Harold tressaillit ; son visage reprit subitement son expression ordinaire et, hormis ses regards qui se firent féroces, il répondit :

— C’est vrai, vous avez raison.

Et il alla se jeter dans son fauteuil où il se prit à réfléchir profondément.

Le Docteur, respectueux de cette rêverie tourmentée, observait du coin de l’œil celui dont il voulait faire son complice dans l’accomplissement de ses projets de mort.

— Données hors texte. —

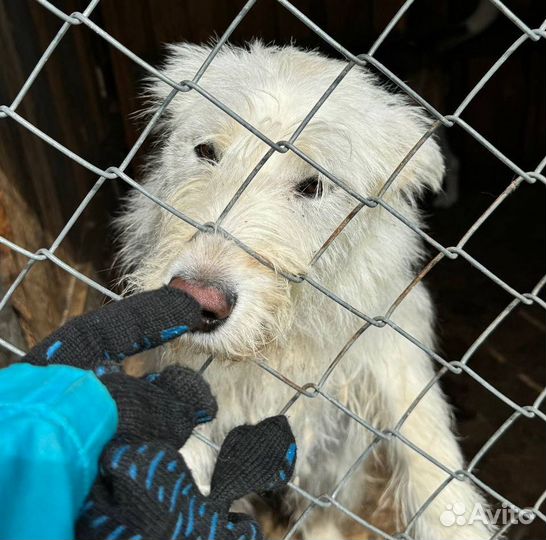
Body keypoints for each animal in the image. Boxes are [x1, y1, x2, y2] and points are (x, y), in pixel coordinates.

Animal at [117, 43, 496, 540]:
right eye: (206, 151)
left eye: (313, 186)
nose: (196, 300)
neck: (279, 344)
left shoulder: (391, 352)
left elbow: (429, 448)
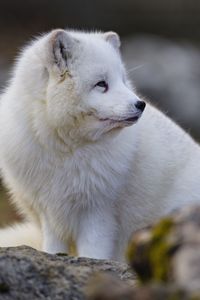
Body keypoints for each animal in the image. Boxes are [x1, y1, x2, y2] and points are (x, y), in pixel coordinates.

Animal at [0, 29, 200, 262]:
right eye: (101, 84)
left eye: (123, 80)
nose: (140, 104)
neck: (65, 151)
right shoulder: (49, 212)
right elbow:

Longtemps Harold demeura dans cette posture rêveuse.

Enfin, il releva la tête et regarda le docteur d’une façon étrange.

— Docteur, prononça-t-il, je suis résolu à tout. À quoi bon demeurer un homme respectable, quand il se trouve tant de gens qui ne savent pas reconnaître la respectabilité ! À quoi bon la pratique de toutes les vertus, si vous ne pouvez suivre une route honorable sans qu’on s’attaque et s’acharne à vous qu’on vous injurie et vous avilisse ! Et père dont la paternité est répudiée par sa seule et unique enfant, à quoi servira de tout faire pour resserrer des liens qui se brisent, qui se briseront bientôt irrémédiablement. Ah ! Docteur, s’écria-t-il en frappant la table de son poing, je me sens devenir mauvais, cruel, barbare ! Renié par ma fille, bafoué par le manant qui me la prend, je sens qu’aucune considération ne pourra plus me retenir dans la voie droite que j’ai toujours suivie. Docteur, ajouta-t-il avec une froide détermination, vous avez ma parole. Ma caisse vous est ouverte, si vous avez besoin. À Jules Marion d’abord !…

Le docteur Randall put difficilement réprimer un sourire de triomphe.